━━━━━ Listed entries ━━━━━

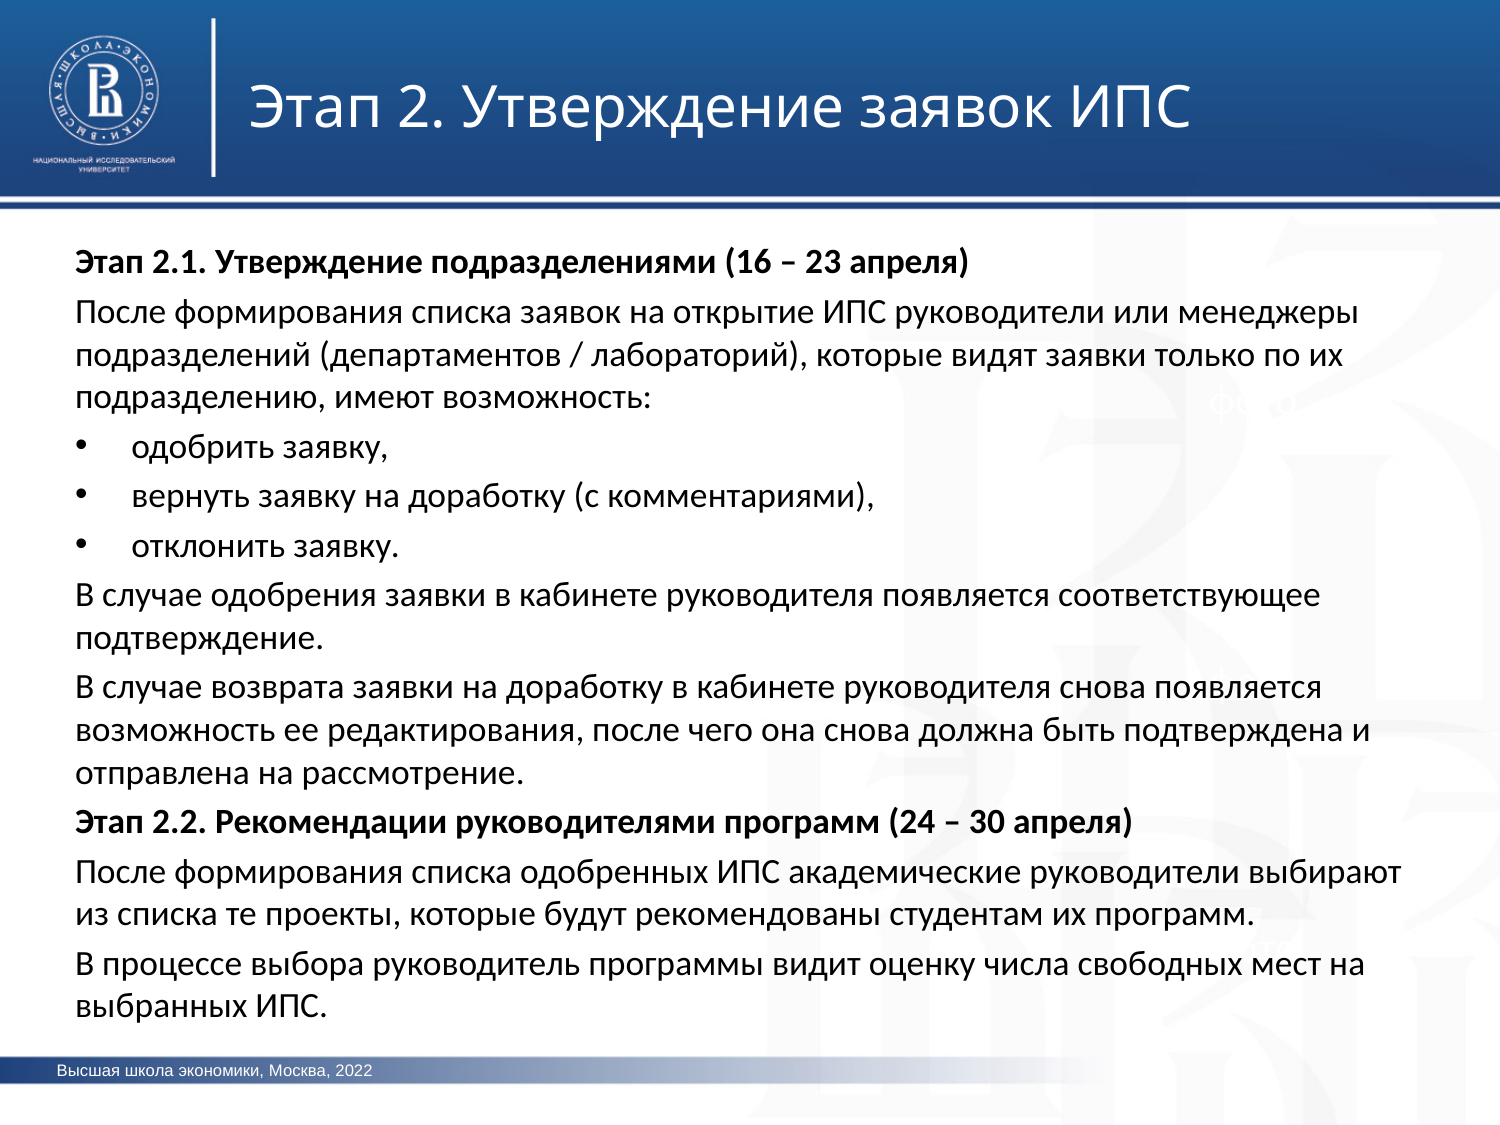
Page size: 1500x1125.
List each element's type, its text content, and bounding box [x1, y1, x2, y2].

picture [0, 0, 1500, 1125]
text_box Высшая школа экономики, Москва, 2022 [41, 1052, 722, 1093]
list Этап 2.1. Утверждение подразделениями (16 – 23 апреля) После формирования списка заявок на открытие ИПС руководители или менеджеры подразделений (департаментов / лабораторий), которые видят заявки только по их подразделению, имеют возможность: одобрить заявку, вернуть заявку на доработку (с комментариями), отклонить заявку. В случае одобрения заявки в кабинете руководителя появляется соответствующее подтверждение. В случае возврата заявки на доработку в кабинете руководителя снова появляется возможность ее редактирования, после чего она снова должна быть подтверждена и отправлена на рассмотрение. Этап 2.2. Рекомендации руководителями программ (24 – 30 апреля) После формирования списка одобренных ИПС академические руководители выбирают из списка те проекты, которые будут рекомендованы студентам их программ. В процессе выбора руководитель программы видит оценку числа свободных мест на выбранных ИПС. [59, 230, 1421, 1053]
text_box Этап 2. Утверждение заявок ИПС [234, 70, 1461, 139]
text_box [59, 219, 1461, 296]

━━━━━

**Exercise aim**
All entries should be reproduced exactly; no picture belongs in the result.

**Answer to this exercise**
Page size: 1500x1125.
List each element's type, its text content, and bounding box [x1, y1, x2, y2].

picture [0, 0, 1500, 1125]
text_box Высшая школа экономики, Москва, 2022 [41, 1052, 722, 1093]
list Этап 2.1. Утверждение подразделениями (16 – 23 апреля) После формирования списка заявок на открытие ИПС руководители или менеджеры подразделений (департаментов / лабораторий), которые видят заявки только по их подразделению, имеют возможность: одобрить заявку, вернуть заявку на доработку (с комментариями), отклонить заявку. В случае одобрения заявки в кабинете руководителя появляется соответствующее подтверждение. В случае возврата заявки на доработку в кабинете руководителя снова появляется возможность ее редактирования, после чего она снова должна быть подтверждена и отправлена на рассмотрение. Этап 2.2. Рекомендации руководителями программ (24 – 30 апреля) После формирования списка одобренных ИПС академические руководители выбирают из списка те проекты, которые будут рекомендованы студентам их программ. В процессе выбора руководитель программы видит оценку числа свободных мест на выбранных ИПС. [59, 230, 1421, 1053]
text_box Этап 2. Утверждение заявок ИПС [234, 70, 1461, 139]
text_box [59, 219, 1461, 296]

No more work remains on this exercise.